*Request*:
Return the material exactly. Every line must stay as it is.

*Data for this task*:

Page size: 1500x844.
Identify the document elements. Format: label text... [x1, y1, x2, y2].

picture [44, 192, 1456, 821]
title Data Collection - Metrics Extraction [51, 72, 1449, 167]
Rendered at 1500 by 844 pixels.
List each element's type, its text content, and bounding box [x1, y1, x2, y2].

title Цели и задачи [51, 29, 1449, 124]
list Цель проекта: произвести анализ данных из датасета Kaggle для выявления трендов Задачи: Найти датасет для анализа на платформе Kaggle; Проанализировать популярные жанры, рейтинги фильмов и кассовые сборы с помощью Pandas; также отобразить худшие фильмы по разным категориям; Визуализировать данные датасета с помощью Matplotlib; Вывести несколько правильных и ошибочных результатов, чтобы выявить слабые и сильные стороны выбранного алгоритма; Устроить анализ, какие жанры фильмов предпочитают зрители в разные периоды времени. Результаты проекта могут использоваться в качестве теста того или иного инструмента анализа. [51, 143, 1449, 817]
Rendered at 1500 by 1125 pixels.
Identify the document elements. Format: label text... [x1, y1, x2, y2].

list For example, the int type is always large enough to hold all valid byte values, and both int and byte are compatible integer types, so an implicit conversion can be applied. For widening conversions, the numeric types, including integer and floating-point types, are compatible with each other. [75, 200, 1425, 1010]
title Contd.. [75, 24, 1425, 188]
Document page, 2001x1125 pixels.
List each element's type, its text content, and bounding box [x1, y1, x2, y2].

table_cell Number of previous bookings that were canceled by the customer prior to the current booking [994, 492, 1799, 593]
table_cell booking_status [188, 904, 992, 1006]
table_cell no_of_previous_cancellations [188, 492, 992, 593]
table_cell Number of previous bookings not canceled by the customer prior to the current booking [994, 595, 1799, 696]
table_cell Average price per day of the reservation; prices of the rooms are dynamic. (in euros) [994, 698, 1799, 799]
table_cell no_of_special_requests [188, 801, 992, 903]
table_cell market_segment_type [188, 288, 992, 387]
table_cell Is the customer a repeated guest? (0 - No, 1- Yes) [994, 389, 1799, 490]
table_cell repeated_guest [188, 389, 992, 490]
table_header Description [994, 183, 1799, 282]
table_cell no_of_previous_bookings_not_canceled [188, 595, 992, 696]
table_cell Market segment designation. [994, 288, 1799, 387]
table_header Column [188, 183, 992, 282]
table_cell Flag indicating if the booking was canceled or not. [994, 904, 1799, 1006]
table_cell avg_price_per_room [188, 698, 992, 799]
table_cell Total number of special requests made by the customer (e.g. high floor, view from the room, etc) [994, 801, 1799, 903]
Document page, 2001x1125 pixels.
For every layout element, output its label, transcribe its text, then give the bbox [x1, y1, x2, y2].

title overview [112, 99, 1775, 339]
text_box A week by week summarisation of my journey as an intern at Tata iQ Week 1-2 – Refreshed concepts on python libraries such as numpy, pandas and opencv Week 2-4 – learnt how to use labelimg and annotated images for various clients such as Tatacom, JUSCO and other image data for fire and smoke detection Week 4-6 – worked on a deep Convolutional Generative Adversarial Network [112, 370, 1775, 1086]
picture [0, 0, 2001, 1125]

*Answer for the task*:
Page size: 1500x844.
Identify the document elements. Format: label text... [x1, y1, x2, y2].

picture [44, 192, 1456, 821]
title Data Collection - Metrics Extraction [51, 72, 1449, 167]
Rendered at 1500 by 844 pixels.
List each element's type, its text content, and bounding box [x1, y1, x2, y2].

title Цели и задачи [51, 29, 1449, 124]
list Цель проекта: произвести анализ данных из датасета Kaggle для выявления трендов Задачи: Найти датасет для анализа на платформе Kaggle; Проанализировать популярные жанры, рейтинги фильмов и кассовые сборы с помощью Pandas; также отобразить худшие фильмы по разным категориям; Визуализировать данные датасета с помощью Matplotlib; Вывести несколько правильных и ошибочных результатов, чтобы выявить слабые и сильные стороны выбранного алгоритма; Устроить анализ, какие жанры фильмов предпочитают зрители в разные периоды времени. Результаты проекта могут использоваться в качестве теста того или иного инструмента анализа. [51, 143, 1449, 817]
Rendered at 1500 by 1125 pixels.
Identify the document elements. Format: label text... [x1, y1, x2, y2].

list For example, the int type is always large enough to hold all valid byte values, and both int and byte are compatible integer types, so an implicit conversion can be applied. For widening conversions, the numeric types, including integer and floating-point types, are compatible with each other. [75, 200, 1425, 1010]
title Contd.. [75, 24, 1425, 188]
Document page, 2001x1125 pixels.
List each element's type, its text content, and bounding box [x1, y1, x2, y2].

table_cell Number of previous bookings that were canceled by the customer prior to the current booking [994, 492, 1799, 593]
table_cell booking_status [188, 904, 992, 1006]
table_cell no_of_previous_cancellations [188, 492, 992, 593]
table_cell Number of previous bookings not canceled by the customer prior to the current booking [994, 595, 1799, 696]
table_cell Average price per day of the reservation; prices of the rooms are dynamic. (in euros) [994, 698, 1799, 799]
table_cell no_of_special_requests [188, 801, 992, 903]
table_cell market_segment_type [188, 288, 992, 387]
table_cell Is the customer a repeated guest? (0 - No, 1- Yes) [994, 389, 1799, 490]
table_cell repeated_guest [188, 389, 992, 490]
table_header Description [994, 183, 1799, 282]
table_cell no_of_previous_bookings_not_canceled [188, 595, 992, 696]
table_cell Market segment designation. [994, 288, 1799, 387]
table_header Column [188, 183, 992, 282]
table_cell Flag indicating if the booking was canceled or not. [994, 904, 1799, 1006]
table_cell avg_price_per_room [188, 698, 992, 799]
table_cell Total number of special requests made by the customer (e.g. high floor, view from the room, etc) [994, 801, 1799, 903]
Document page, 2001x1125 pixels.
For every layout element, output its label, transcribe its text, then give the bbox [x1, y1, x2, y2].

title overview [112, 99, 1775, 339]
text_box A week by week summarisation of my journey as an intern at Tata iQ Week 1-2 – Refreshed concepts on python libraries such as numpy, pandas and opencv Week 2-4 – learnt how to use labelimg and annotated images for various clients such as Tatacom, JUSCO and other image data for fire and smoke detection Week 4-6 – worked on a deep Convolutional Generative Adversarial Network [112, 370, 1775, 1086]
picture [0, 0, 2001, 1125]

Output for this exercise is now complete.